Photo by Kindel Media
A home inspection is an essential step in the purchasing and selling of a house, and it’s even more important when it’s a tiny home. These compact houses differ in numerous ways, from their construction to their wiring and water supply and whether they’re newly built or have been lived in. Foregoing an inspection could end up costing you a lot of money and trouble later on.
Find out more about the importance of a home inspection and why buyers, sellers, and real estate agents benefit from the information they provide.
During a home inspection, inspectors will assess the condition of the home and look for potential problems in areas like the floors, ceilings, walls, windows, doors, and electrical and water supply. In a tiny house, there’s far less space to assess, but the inspection must be as thorough.
Although each home inspector will have their own process, these will all be very similar. According to the executive director of the National Association of Home Inspectors, there are 1,600 items that home inspectors should assess. These are just a few of the things you should expect to be examined in a tiny house:
Well-designed tiny homes should be structurally sound, built to adhere to the regulations that govern their construction and be able to withstand some degree of natural disaster. With tiny homes, these checks will differ depending on whether the home is a shed house, a DIY build, a barndominium, an A-frame, or on a trailer.
Although it’s easier to keep heat inside a tiny house, it’s important that there are no major leaks, cracks, or gaps that reduce insulation. An inspector will check for insulation irregularities and ensure any and all insulation is in an acceptable, functional condition.
One element that a tiny home inspector will insist on is that your house has access to running water and power. Most tiny homes use a combination of electricity, propane gas, and solar energy, and these energy sources must all be safe and meet accepted standards.
The running water inspection, however, will be different. Not only is a source of hot water needed, but one for running water too, and this will depend on where the house is and whether it has access to well water or water in a tank.
Probably the most important point an inspector will check in a tiny home is weakness as far as safety is concerned. The first thing they’ll do is conduct a full inspection of the foundation of the house unless it’s built to move. There’s a different checking process for tiny homes fitted with wheels and those hooked to a vehicle with a trailer.
If a tiny home is set up in a more permanent fashion, its structural integrity will need to be up to code. The details here depend on where the home is in the USA and what the laws are for the specific state. A tiny home will need to pass this inspection before it can be certified as safe to live in.
In a general sense, a tiny house inspection will help ensure the safety of the home and those who live in it. More specifically, it will:
The legality of tiny homes varies not just from state to state but sometimes even from city to city or county to county. So, when you’re buying a tiny house or having it built, err on the safety side and have it certified by proper inspection bodies. This means you’ll be able to park it safely and legally.
When you’re towing or driving a home, skipping the inspection process is dangerous. Every aspect of a tiny home, from the chassis to the roof, needs to be certified for road safety, inspected, and even measured.

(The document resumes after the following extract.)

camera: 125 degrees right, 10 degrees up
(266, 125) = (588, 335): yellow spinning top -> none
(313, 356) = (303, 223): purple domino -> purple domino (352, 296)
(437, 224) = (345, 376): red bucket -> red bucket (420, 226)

Many local governments have building codes based on accessory dwelling units (ADUs) or the International Residential Code (IRC). But regulatory details can be very different from place to place. Specific considerations are taken for the height of lofts, properly installed plumbing and electrical work, types of toilets, and designated fuel and water tanks.
It’s vital that a home is structurally sound enough to be towed, driven, and lived in. Keep the safety points of inspection in mind, along with the necessity of separate bedroom spaces and enough windows.

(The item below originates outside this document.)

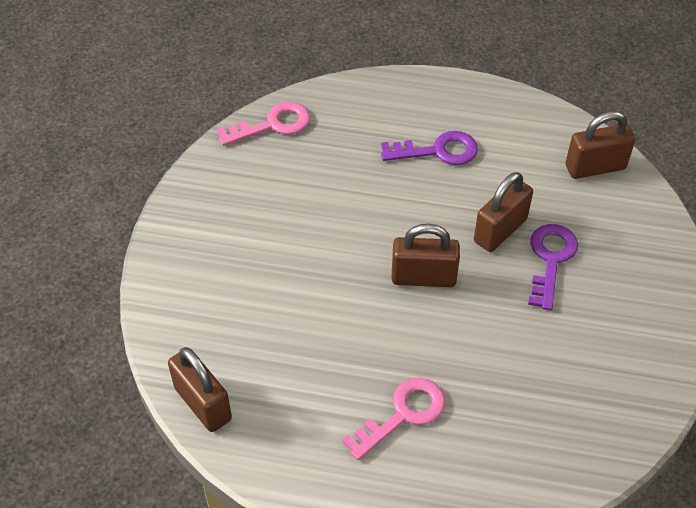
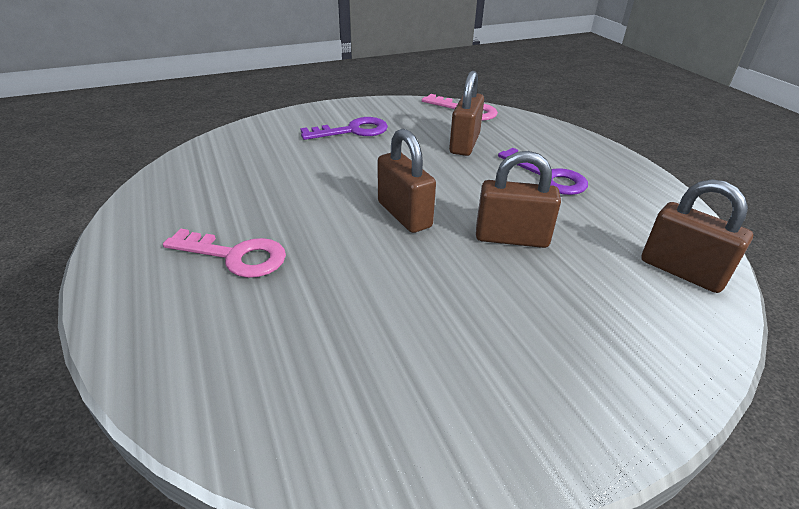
camera: 55 degrees right, 15 degrees down
(203, 403) = (185, 163): brown padlock -> brown padlock (464, 144)
(550, 260) = (520, 283): purple key -> purple key (352, 131)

The size of a tiny house must be no bigger than the state law allows, but it will also have to be a minimum of 70 sq ft on the first floor and a maximum of 400 sq ft total. If the house is built on a trailer, it will need to be registered with the local Department of Motor Vehicles (DMV), and it must be unable to move on its own power. The house will also need to include basic functional areas, including those that support the normal daily routines of cooking, sanitation, and sleeping.
At the end of the day, tiny homes are different, and they require inspections that take these variations into account. While buyers and sellers must be aware of these differences, it’s even more essential that real estate agents understand what makes tiny homes unique.
Real estate agents who specialize in tiny homes will ensure that a proper inspection is done, and they can use their knowledge to find real estate leads to make the buying and selling process even smoother. Once an inspection is complete and a tiny home has been given the stamp of approval, a buyer in the market for a tiny home can be found quickly and easily, as there’s no concern about the home’s condition or safety.
If you’re considering buying a tiny home, make a property inspection a no-negotiable. It’s the best way to safeguard you from potential issues and to purchase a home that’s safe to live in, no matter where you go.